Sorry this one's all mine!:arf:


----------



## LostGirl

When was she born? She's a beaut that's for sure!


----------



## shetlandlover

LostGirl said:


> When was she born? She's a beaut that's for sure!


21st April. x


----------



## shetlandlover

Tempo has her eyes open now 










:thumbup::thumbup::thumbup:


----------



## LostGirl

Omg!! shes gorgeous!

shes 8 days older then our kits hoping we get eyes open in the next 10 days ish


----------



## DKDREAM

LostGirl said:


> Omg!! shes gorgeous!
> 
> shes 8 days older then our kits hoping we get eyes open in the next 10 days ish


they open there eyes around 4.5 to 5 weeks usually


----------



## LostGirl

DKDREAM said:


> they open there eyes around 4.5 to 5 weeks usually


Yeah I Thought it was they are 4wks 3 days nows so this week/beginning of next cant wait!


----------



## lostbear

She is LOVELY! You lucky duck!

I've never heard of angora ferrets either, but I'm going to look them up.
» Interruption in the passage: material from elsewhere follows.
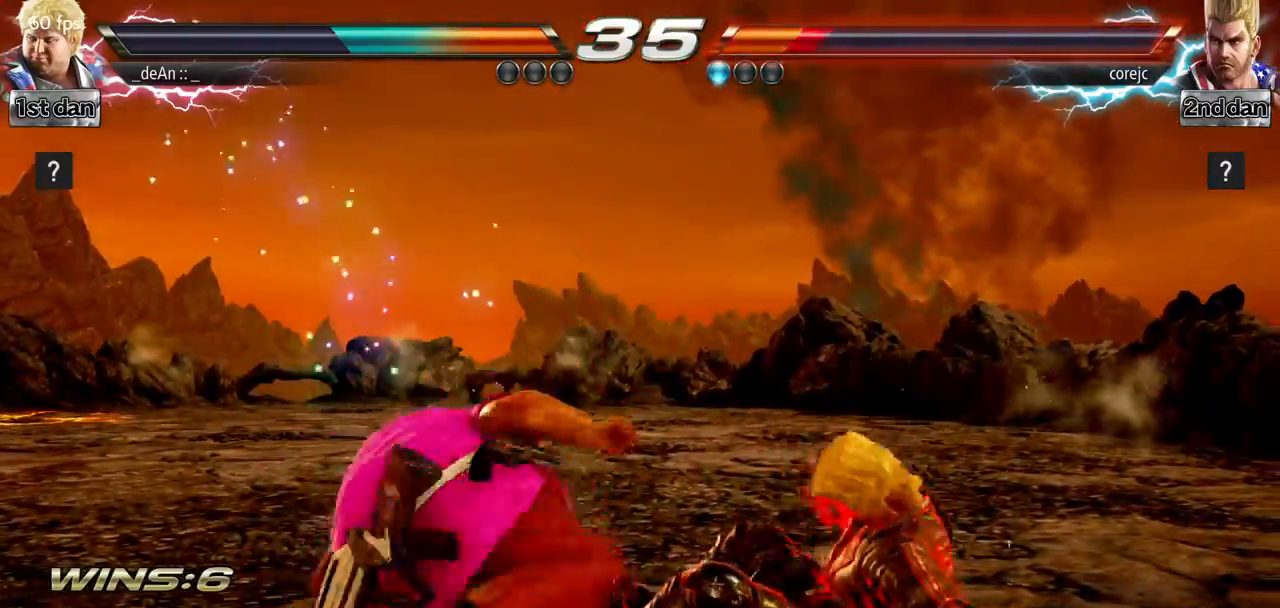
{"buttons": ["SQUARE", "TRIANGLE"], "left_stick": "left", "events": [[67, "SQUARE", "down"], [67, "TRIANGLE", "down"], [134, "left_stick", "left"], [184, "SQUARE", "up"], [184, "TRIANGLE", "up"], [234, "SQUARE", "down"], [234, "TRIANGLE", "down"], [334, "SQUARE", "up"], [350, "TRIANGLE", "up"], [417, "SQUARE", "down"], [417, "TRIANGLE", "down"]]}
I bet you can't wait to get her home.


----------



## LostGirl

lostbear said:


> She is LOVELY! You lucky duck!
> 
> I've never heard of angora ferrets either, but I'm going to look them up.
> 
> I bet you can't wait to get her home.


They are pretty, I never heard of them till last year when doing some reading, really gorgeous looking ferrets!


----------



## shetlandlover

Isn't she get big? I can't wait.


----------



## lostbear

Googled angoras and saw some pics - gorgeous!


----------



## James Q

Very gorgeous animal! I get my 2 this week!


----------



## Conny

I had to Google angora ferrets to know what they look like. ADORABLE!!!
Some of them are very big.


----------